Data relate to national landings from sea and inland fisheries (fish, crustaceans, molluscs); production from ponds and farms (aquaculture) is not included in this list.

Main stages and causes of change

  • Interwar period – respective 100 tons to respective 1000 - Poland had only ~140 km of coast and a tiny fleet of Kashubian masoperies; fishing more conventional than industrial ones. The first attempts to fish outside the Baltic (legs of herring) only at the end of the 1930s.
  • Postwar boom (50.–60.) - Reconstruction of ports (Gdynia, Szczecin, Świnoujście) and construction of enterprises. buying and construction of refrigerated and mill trawlers; entry to the North-East Atlantic fisheries.
  • Fishing grows from ~130 1000 t (1950) to > 300 1000 t (1960).
  • The summit of the 1970s – 800 000 t and “flota on all oceans”
  • The 1975 Game Summit (817 1000 t). "The Polish fisherman fishes from Iceland to Namibia; only 26% of landings go to the Baltic.
  • Breakdown after 1977 (zones 200mm)
  • Coastal countries have closed their fisheries in exclusive economical zones.
  • Fishing falls by > 30 % in 3 years; the fleet shifts to Africa Zach., Falkland Islands, then begins to shrink further.
  • 1989-2004 - land animal meat boom changes the diet of Poles, simplification of fuel subsidies, rising licensing costs. In 1999, only ~200,000 t.
  • After EU accession, stabilisation but at a low level
  • TAC quotas in the Baltic, ship scrapping programmes; in 2010 the deep sea fleet is only 4 vessels.
  • As of 2015, catches oscillate around 150-170 1000 tons per year, mainly sprat and herring.
  • In 2020, the full ban on commercial fishing for Baltic cod is exacerbated by a decrease in the value of catches, although the volume is maintained by pelagic species.

What affects today's level (approximately 170 000 t)

  • EU and ICES TAC limits - set for cod, salmon and herring limit possible volumes.
  • State of cod and salmon stocks - The biological breakdown of these stocks forces a moratorium or very low quotas.
  • Fleet condition - Older coastal boats, tiny (3–4) far sea fleet.
  • Economics - advanced fuel/license costs make any quotas unused.
  • Diversification - The expanding share of aquaculture (carp, trout, Atlantic salmon in recirculation) - present is 45,000 t, but it is already another sector, not saving the full by weight

Summary

1918-1939 – craft sizes of respective 1000 tons.
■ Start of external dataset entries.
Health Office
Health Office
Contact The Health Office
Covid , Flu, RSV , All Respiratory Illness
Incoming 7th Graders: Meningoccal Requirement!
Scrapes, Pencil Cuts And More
1950-1975 – industrial boom ending with a evidence of 817,000 tons.

1977-2000 – a sharp decrease to ~200 000 tonnes after the failure of fisheries and food changes of Poles

Since 2000, a stabilisation of 150-170 1000 tonnes, with the dominance of pelagic fishing in the Baltic and a marginal ocean fleet.

Today's Polish fisheries are so 4-5 times smaller than in the 1970s, and its structure has moved from oceanic expeditions “after all” to specialised, mainly Baltic herring and sprat fisheries, supplemented by increasingly crucial aquaculture, which does not change the fact that it is hard to eat quite a few fish present due to the deficiency of supply affecting their costly prices.